Vitro validation. (a) Relative expression of CLIC3 mRNA in normal and tumor cell lines. (b) Relative expression of CLIC3 mRNA in UM-UC-3 cell lines transfected with si-CLIC3. (c) Relative expression of CLIC3 mRNA in 5637 cell lines transfected with si-CLIC3. (d) CCK8 assays in UM-UC-3 cell lines transfected with si-CLIC3. (e) CCK8 assays in 5637 cell lines transfected with si-CLIC3. (f) Western blot analysis of CLIC3, p-β-catenin, total-β-catenin, p-GSK3β, and total-GSK3β expression in UM-UC-3 cell line after transfection. (g) Western blot analysis of CLIC3, p-β-catenin, total-β-catenin, p-GSK3β, and total-GSK3β expression in 5637 cell line after transfection. ∗p < 0.05, ∗∗p < 0.01, ∗∗∗p < 0.001.

4. Discussion

In biologically speaking, ageing is a natural process that cannot be avoided over time. It manifests itself such as degenerative changes in structure and a decline in function [5]. Aging has been identified as an independent risk factor for the majority of common cancers, including BC [16]. Furthermore, aging may have a tumor-suppressing effect, as tumors that are in a state of senescence-induced growth arrest slow down their growth [5]. Because of the importance of aging-related genes, ageing indicators may also have the ability to predict prognisis in cancer patients.

We performed a PPI network analysis on 17 aging-associated genes included in the risk signature, and CLIC3 was experimentally validated.

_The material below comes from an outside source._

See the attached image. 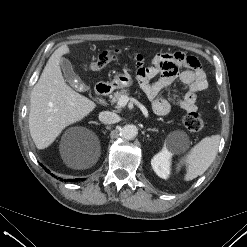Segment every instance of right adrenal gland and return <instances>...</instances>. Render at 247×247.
<instances>
[{"mask_svg": "<svg viewBox=\"0 0 247 247\" xmlns=\"http://www.w3.org/2000/svg\"><path fill=\"white\" fill-rule=\"evenodd\" d=\"M90 123L96 124V125H100L98 122L96 121H91Z\"/></svg>", "mask_w": 247, "mask_h": 247, "instance_id": "1", "label": "right adrenal gland"}]
</instances>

To our knowledge, CLIC3 belongs to the intracellular chloride channel family [17], and it is overexpressed in a variety of tumors, resulting in a poor prognosis for patients [18]. CLIC3 has been demonstrated to have a role in invasion and metastasis in breast cancer cell line, and the overexpression of CLIC3 in oestrogen receptor-negative predicts a poor prognosis [19]. Furthermore, CLIC3 and Rab25 work together to promote cancer progression [20]. Our findings imply that more research into the involvement of CLIC3 in cellular senescence is warranted. Although there is currently a bioinformation-based study on the role of CLIC3 in bladder cancer, the study only conducted a simple expression difference analysis and clinical correlation of CLIC3 [15]. In the validation part of our study, we further explored the protein expression of CLIC3 and the change of Wnt pathway in BC cell lines after CLIC3 silencing.

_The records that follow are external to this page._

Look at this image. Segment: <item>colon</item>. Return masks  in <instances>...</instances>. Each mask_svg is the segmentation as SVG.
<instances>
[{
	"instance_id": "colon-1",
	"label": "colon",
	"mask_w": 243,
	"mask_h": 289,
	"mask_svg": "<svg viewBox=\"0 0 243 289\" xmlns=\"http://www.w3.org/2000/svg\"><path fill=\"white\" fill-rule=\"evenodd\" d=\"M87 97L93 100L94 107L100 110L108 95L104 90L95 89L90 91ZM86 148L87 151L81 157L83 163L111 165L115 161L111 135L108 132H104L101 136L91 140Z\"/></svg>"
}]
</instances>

To construct aging-related patterns and investigate their impact on the immunological microenvironment, pharmaceutical sensitivity, and survival status in BC patients, we utilized differential ARGs in the consensus clustering method. Following that, 17 ARGs were chosen from the differential genes in aging-related patterns to construct a risk signature for TCGA cohort. There are still some limitations of our study that are worth noting. The bioinformatic results, for starters, have been validated using TCGA and GEO samples. However, we were unable to conduct a second external validation, because we lacked the sufficient funding to sequence BC patients in our hospital. Second, we only used PPI network to corroborate our findings for the hub gene, and we will need to conduct more experiments in the future to confirm our conclusion.

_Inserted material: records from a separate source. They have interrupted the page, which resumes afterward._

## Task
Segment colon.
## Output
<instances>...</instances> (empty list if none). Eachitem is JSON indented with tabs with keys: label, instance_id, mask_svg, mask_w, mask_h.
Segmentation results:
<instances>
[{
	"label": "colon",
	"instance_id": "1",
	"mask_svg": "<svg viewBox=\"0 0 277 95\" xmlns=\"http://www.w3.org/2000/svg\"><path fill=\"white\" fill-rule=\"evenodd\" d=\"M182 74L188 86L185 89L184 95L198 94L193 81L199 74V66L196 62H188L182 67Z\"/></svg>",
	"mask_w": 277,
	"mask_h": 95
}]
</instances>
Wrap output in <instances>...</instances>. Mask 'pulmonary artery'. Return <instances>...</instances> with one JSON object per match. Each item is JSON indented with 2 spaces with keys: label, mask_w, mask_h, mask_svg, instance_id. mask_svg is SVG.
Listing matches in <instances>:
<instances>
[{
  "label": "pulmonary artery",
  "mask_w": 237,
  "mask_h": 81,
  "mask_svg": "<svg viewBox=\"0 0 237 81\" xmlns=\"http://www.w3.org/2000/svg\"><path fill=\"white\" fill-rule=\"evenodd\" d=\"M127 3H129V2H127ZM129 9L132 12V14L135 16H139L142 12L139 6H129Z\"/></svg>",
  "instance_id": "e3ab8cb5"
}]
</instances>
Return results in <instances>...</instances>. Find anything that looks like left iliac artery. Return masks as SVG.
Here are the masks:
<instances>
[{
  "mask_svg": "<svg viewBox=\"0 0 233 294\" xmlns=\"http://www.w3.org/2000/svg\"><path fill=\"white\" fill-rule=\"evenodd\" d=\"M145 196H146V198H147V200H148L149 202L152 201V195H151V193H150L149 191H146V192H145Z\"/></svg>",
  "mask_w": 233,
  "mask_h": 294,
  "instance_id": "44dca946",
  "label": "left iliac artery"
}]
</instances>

In conclusion, we have developed a risk signature based on ARGs and validated the hub gene. Therefore, the findings based on this study are useful for promoting individualized immunotherapy and survival prediction in BC patients.

5. Conclusion

We provided robust evidences that aging patterns based on ARGs can guide targeted therapy and survival prediction in BC patients.